Required actions.
1: In the case notes on motions for a new trial, when must objections to a charge to the jury be urged?
2: Copy out the new-trial case notes from the words "Objections to a" up to and including the words "Walker, 39 An. 19.".

Reading text.
--- --- ---
A motion for a new trial is properly overruled where the grounds upon which it is based is the alleged statement by a juror to a witness on the trial of the motion, that he, the juror, would not have acquiesced in the verdict but for fear of losing his job or employment. The evidence was properly refused as hearsay, and as being inadmissible, because the juror himself could not be heard to impeach his verdict. State vs. Corcoran, 50 An. 453.

The testimony of a juror will not be received to impeach his verdict, but when the verdict is assailed on a motion for a new trial, the juror is properly heard to contradict the charge that before the trial he had made use of some expression which unfitted him to sit on the case. State vs. Favre, 51 An. 434. (The authorities in other States are cited in the opinion). State vs. Wimberly, 50 An. 1330.

Objections to a charge to the jury, urged for the first time on motion for a new trial, will not be considered in the Supreme Court. State vs. Weston, 107 La. 45. They must be urged before the jury retires, and cannot be urged afterward. State vs. Ryan, 30 An. 1176; State vs. West, 45 An. 928; State vs. Walker, 39 An. 19.
--- --- ---
Data section.
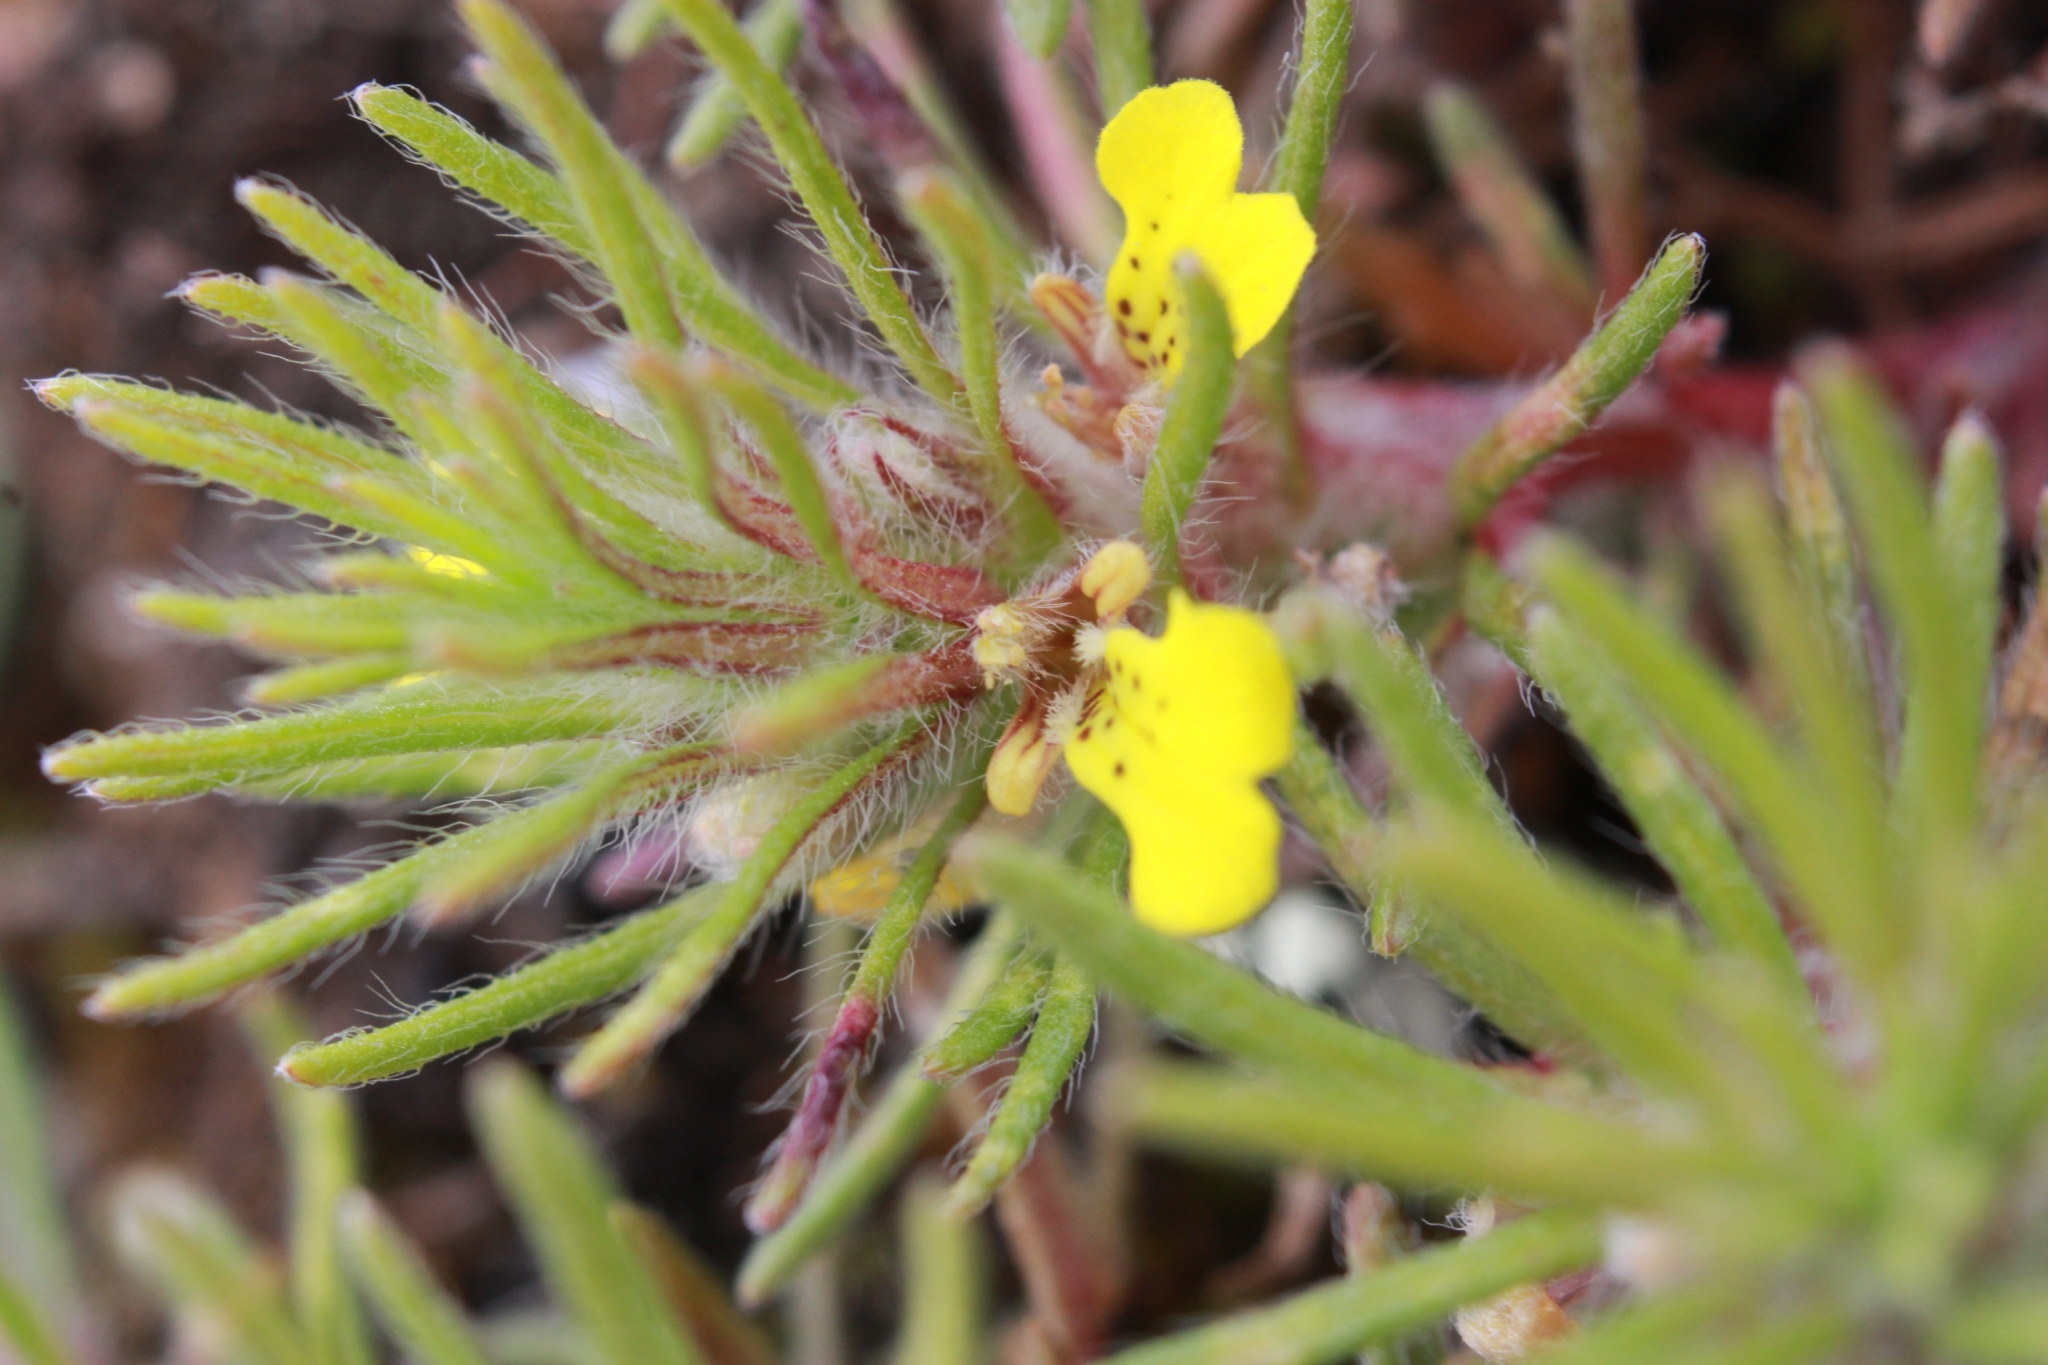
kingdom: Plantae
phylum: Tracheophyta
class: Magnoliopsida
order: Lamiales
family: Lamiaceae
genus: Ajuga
--- --- ---
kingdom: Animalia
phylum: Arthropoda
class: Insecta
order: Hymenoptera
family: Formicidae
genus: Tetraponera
--- --- ---
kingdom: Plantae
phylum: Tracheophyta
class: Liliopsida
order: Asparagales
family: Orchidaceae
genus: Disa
--- --- ---
Expected answers.
1: They must be urged before the jury retires.

2:
Objections to a charge to the jury, urged for the first time on motion for a new trial, will not be considered in the Supreme Court. State vs. Weston, 107 La. 45. They must be urged before the jury retires, and cannot be urged afterward. State vs. Ryan, 30 An. 1176; State vs. West, 45 An. 928; State vs. Walker, 39 An. 19.